You're right, and most comments I've seen over the years on the post conveniently miss that he addresses that:

> This unbiasedness argument is rubbish. If you start at x and I start at x then your MCMC run is no better than mine. If you used burn-in and I didn't, then you are entitled to woof about approximate unbiasedness and I am not. But that woof does not make your estimator any better.

My interpretation has always been this, and I think it's correct: You need a good starting point. There's no reason to think burn-in gives you a good starting point. Instead, use something that's actually intended to give a good starting point, like the mode.

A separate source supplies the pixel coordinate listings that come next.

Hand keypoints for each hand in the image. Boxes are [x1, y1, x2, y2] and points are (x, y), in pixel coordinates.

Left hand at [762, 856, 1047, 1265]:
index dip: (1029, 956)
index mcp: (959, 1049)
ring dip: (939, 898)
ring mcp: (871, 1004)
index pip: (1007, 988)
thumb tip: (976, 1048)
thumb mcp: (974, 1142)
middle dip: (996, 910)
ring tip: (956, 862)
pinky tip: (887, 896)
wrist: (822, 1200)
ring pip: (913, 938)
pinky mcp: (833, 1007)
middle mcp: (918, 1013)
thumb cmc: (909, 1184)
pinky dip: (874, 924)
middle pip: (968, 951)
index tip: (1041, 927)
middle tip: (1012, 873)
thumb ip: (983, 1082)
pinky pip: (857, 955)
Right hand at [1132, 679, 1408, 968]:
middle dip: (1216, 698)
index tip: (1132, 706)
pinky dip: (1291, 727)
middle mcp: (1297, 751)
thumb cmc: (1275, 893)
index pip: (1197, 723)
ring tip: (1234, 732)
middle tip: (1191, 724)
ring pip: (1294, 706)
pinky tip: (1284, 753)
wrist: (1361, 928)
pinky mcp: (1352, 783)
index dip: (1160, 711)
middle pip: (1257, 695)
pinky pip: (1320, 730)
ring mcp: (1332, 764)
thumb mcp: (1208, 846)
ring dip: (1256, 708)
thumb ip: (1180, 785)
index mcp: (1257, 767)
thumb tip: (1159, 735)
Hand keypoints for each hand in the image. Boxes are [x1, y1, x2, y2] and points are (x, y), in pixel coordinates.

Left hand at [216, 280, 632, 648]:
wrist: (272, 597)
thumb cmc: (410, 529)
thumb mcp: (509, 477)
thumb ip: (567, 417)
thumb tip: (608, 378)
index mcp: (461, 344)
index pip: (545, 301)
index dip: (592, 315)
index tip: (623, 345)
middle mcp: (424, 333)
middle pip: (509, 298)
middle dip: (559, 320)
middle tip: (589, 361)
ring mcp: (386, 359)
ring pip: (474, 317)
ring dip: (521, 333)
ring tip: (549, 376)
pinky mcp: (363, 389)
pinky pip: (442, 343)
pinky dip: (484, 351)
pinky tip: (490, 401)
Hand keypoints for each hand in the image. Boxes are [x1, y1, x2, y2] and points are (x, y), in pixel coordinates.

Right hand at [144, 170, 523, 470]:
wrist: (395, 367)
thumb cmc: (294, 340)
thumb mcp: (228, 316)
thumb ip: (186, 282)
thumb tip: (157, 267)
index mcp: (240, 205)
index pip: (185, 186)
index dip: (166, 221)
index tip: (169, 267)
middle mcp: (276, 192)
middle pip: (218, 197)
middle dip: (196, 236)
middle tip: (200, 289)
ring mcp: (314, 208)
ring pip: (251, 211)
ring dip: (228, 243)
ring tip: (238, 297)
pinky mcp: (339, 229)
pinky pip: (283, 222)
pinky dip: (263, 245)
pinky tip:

For difficult problems, find the mode may (a) be as hard to find, or harder, as doing an MCMC sampling run, (b) be completely unrepresentative of the overall distribution.
I agree, but his argument is that in general doing a burn-in is still not going to be a substitute for good starting values, and if anything it's even easier to get a bad starting value using burn-in on a difficult problem.
If you have some nice idea of how to find a good starting value, then you should certainly use it, not just rely on burn-in.

But having used your good starting value, you should still discard some burn-in iterations. This is certainly true if you're running more than one chain, since including them all with this same starting value will bias the results (in a real, not just theoretical sense, though the magnitude of the bias will of course vary with your problem). Even if you're running just one chain, you should discard at least some burn-in (say 5%) even if you have no evidence that it is necessary, because you really don't know that your supposed good starting point is actually representative. (That is, you don't know this a difficult problems, which are the ones I'm discussing.)

I don't understand how the mode can be unrepresentative of the overall distribution. It seems like it's one of the finest representatives.
This can happen easily in Bayesian hierarchical models, where there is a hyperparameter that controls the variance of many lower-level parameters. When the variance is small, the probability density for these parameters is high (their distribution is sharply peaked), when the variance is large, the density is smaller (maybe many, many orders of magnitude smaller). So the mode will be where the variance is small, even if the data make this a much less probable region of the parameter space. (Note: the probability of a region is the product of its volume and its probability density - the total probability can be low even if the density is extremely high.)

You'll also typically get an unrepresentative mode for a neural network or other ML-type model, since the mode will be a highly-overfitted point.